Bubba Ho-Tep first published by Movie Gazette, Oct 2004
In the Shady Rest Convalescence Home in Mud Creek, Texas, people are dying. No mystery there, you might think, as this is the final resting place for the aged, the infirm and the demented – yet an elderly patient (Bruce Campbell) with a cancerous ‘pecker’ who claims to be none other than Elvis Presley and merely masquerading as Elvis-impersonator Sebastian Haff (or is it the other way round?), becomes convinced by the strange, scarab-like bugs that keep appearing everywhere and by the hieroglyphic graffiti in the toilet that there is something more sinister at work. So he joins forces with another resident (Ossie Davis), who, despite being African-American, claims to be John F. Kennedy (“they dyed me this colour, all over – can you think of a better way to hide the truth than that?”) – and once Elvis has managed to persuade him that the shadowy killer is neither Fidel Castro nor Lyndon B. Johnson, together the two muddle-headed, forgotten American icons rediscover their mojo and take one last stand against an Egyptian mummy feeding on the very life force of the Shady Rest inmates (“your soul-suckin’ days are over, amigo”).

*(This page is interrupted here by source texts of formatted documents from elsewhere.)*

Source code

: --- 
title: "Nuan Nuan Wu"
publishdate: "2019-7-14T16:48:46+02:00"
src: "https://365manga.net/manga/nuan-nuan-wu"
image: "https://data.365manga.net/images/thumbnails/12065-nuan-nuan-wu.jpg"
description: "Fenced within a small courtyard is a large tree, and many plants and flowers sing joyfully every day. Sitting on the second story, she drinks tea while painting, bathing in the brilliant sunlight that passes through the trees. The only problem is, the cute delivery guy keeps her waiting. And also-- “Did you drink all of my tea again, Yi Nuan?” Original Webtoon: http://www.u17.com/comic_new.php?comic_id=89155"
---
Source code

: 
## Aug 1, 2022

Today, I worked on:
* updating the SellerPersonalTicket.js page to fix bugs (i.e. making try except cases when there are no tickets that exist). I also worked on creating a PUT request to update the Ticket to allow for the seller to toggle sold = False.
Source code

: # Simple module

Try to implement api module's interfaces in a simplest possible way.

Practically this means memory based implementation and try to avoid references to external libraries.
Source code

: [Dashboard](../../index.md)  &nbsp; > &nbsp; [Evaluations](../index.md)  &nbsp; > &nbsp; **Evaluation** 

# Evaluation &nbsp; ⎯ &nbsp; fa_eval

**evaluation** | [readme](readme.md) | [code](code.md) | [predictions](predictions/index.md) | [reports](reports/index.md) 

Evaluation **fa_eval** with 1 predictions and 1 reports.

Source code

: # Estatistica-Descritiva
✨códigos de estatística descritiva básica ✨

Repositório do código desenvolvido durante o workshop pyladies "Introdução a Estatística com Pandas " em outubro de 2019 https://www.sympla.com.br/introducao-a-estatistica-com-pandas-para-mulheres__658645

Bubba Ho-Tep is a confluence of perfect parts: a fantastically deranged premise (based on a short story by Joe Lansdale); a proven horror director (and writer) in Don Coscarelli, rightly famous for the Phantasm films (whose star, Reggie Bannister, has a cameo here as the rest home’s administrator); and of course Bruce Campbell, who as the long-suffering Ash in Sam Raimi’s Evil Dead trilogy has written the book on horror comedy performances – and who near the end of the last Evil Dead film was already showing a talent for Elvis impersonation (“Hail to the King, baby”) rivalled only by Nicolas Cage. The central concept of Bubba Ho-Tep is hilariously unhinged, even if, once it has been unwrapped, the humour underneath can seem a little thin, consisting in little more than Elvis mannerisms and erection jokes. Still, the comic spectacle of two madmen entering battle supported respectively by a motorised wheelchair and a walking frame pays off with bizarre dividends.

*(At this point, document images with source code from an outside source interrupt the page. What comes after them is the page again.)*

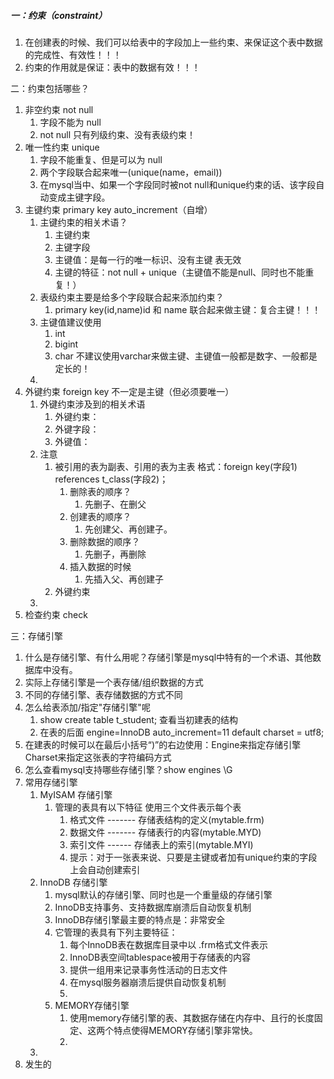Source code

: ##### 一：约束（constraint）

1. 在创建表的时候、我们可以给表中的字段加上一些约束、来保证这个表中数据的完成性、有效性！！！
2. 约束的作用就是保证：表中的数据有效！！！

二：约束包括哪些？

1. 非空约束    not   null
   1. 字段不能为 null 
   2. not null 只有列级约束、没有表级约束！
2. 唯一性约束     unique
   1. 字段不能重复、但是可以为  null
   2. 两个字段联合起来唯一(unique(name，email))
   3. 在mysql当中、如果一个字段同时被not  null和unique约束的话、该字段自动变成主键字段。
3. 主键约束        primary key       auto_increment（自增）
   1. 主键约束的相关术语？
      1. 主键约束
      2. 主键字段
      3. 主键值：是每一行的唯一标识、没有主键 表无效
      4. 主键的特征：not  null  + unique（主键值不能是null、同时也不能重复！）
   2. 表级约束主要是给多个字段联合起来添加约束？
      1. primary  key(id,name)id 和 name 联合起来做主键：复合主键！！！
   3. 主键值建议使用
      1. int
      2. bigint
      3. char    不建议使用varchar来做主键、主键值一般都是数字、一般都是定长的！
   4. 
4. 外键约束        foreign   key   不一定是主键（但必须要唯一）
   1. 外键约束涉及到的相关术语
      1. 外键约束：
      2. 外键字段：
      3. 外键值：
   2. 注意
      1. 被引用的表为副表、引用的表为主表  格式：foreign key(字段1)  references t_class(字段2)； 
         1. 删除表的顺序？
            1. 先删子、在删父
         2. 创建表的顺序？
            1. 先创建父、再创建子。
         3. 删除数据的顺序？
            1. 先删子，再删除
         4. 插入数据的时候
            1. 先插入父、再创建子
      2. 外键约束
   3. 
5. 检查约束        check

三：存储引擎

1. 什么是存储引擎、有什么用呢？存储引擎是mysql中特有的一个术语、其他数据库中没有。
2. 实际上存储引擎是一个表存储/组织数据的方式
3. 不同的存储引擎、表存储数据的方式不同
4. 怎么给表添加/指定"存储引擎"呢
   1. show  create table t_student;   查看当初建表的结构
   2. 在表的后面 engine=InnoDB auto_increment=11 default  charset = utf8;
5. 在建表的时候可以在最后小括号“)”的右边使用：Engine来指定存储引擎 Charset来指定这张表的字符编码方式
6. 怎么查看mysql支持哪些存储引擎？show  engines \G
7. 常用存储引擎
   1. MyISAM 存储引擎
      1. 管理的表具有以下特征 使用三个文件表示每个表
         1. 格式文件 ------- 存储表结构的定义(mytable.frm)
         2. 数据文件 -------  存储表行的内容(mytable.MYD)
         3. 索引文件 ------   存储表上的索引(mytable.MYI)
         4. 提示：对于一张表来说、只要是主键或者加有unique约束的字段上会自动创建索引
   2. InnoDB   存储引擎
      1. mysql默认的存储引擎、同时也是一个重量级的存储引擎
      2. InnoDB支持事务、支持数据库崩溃后自动恢复机制
      3. InnoDB存储引擎最主要的特点是：非常安全
      4. 它管理的表具有下列主要特征：
         1. 每个InnoDB表在数据库目录中以 .frm格式文件表示
         2. InnoDB表空间tablespace被用于存储表的内容
         3. 提供一组用来记录事务性活动的日志文件
         4. 在mysql服务器崩溃后提供自动恢复机制
         5. 
      5. MEMORY存储引擎
         1. 使用memory存储引擎的表、其数据存储在内存中、且行的长度固定、这两个特点使得MEMORY存储引擎非常快。
         2. 
   3. 
8. 发生的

As funny as it is to watch Elvis’ struggles with both Ho-Tep and reality, he cuts a far more desolate and depressed figure than your average comic hero, and his weary narration, full of regrets and mournful nostalgia (“How could I have gone from the king of rock n’ roll to this?”, “Twenty years ago I could have had her eating out of my asshole”, “If only I’d have treated Priscilla right, told my daughter I loved her”, etc.), lends all the absurd proceedings a bitter, if gently bitter, edge. For the true horror here, far from being some middle-eastern revenant in a cowboy hat, is the indignity of disease, the anonymity of old age, and the inevitability of death, and the only way to transcend them is to remain true to one’s own legend till the very last breath. This, in the end, is what really makes Bubba Ho-Tep stick in the mind – although ‘JFK’ explaining to Elvis why Ho-Tep should have spent time in the rest home’s toilets (“he’s just like anyone else when it comes to takin’ a dump – he just wants a nice clean place with a flush”) comes a close second.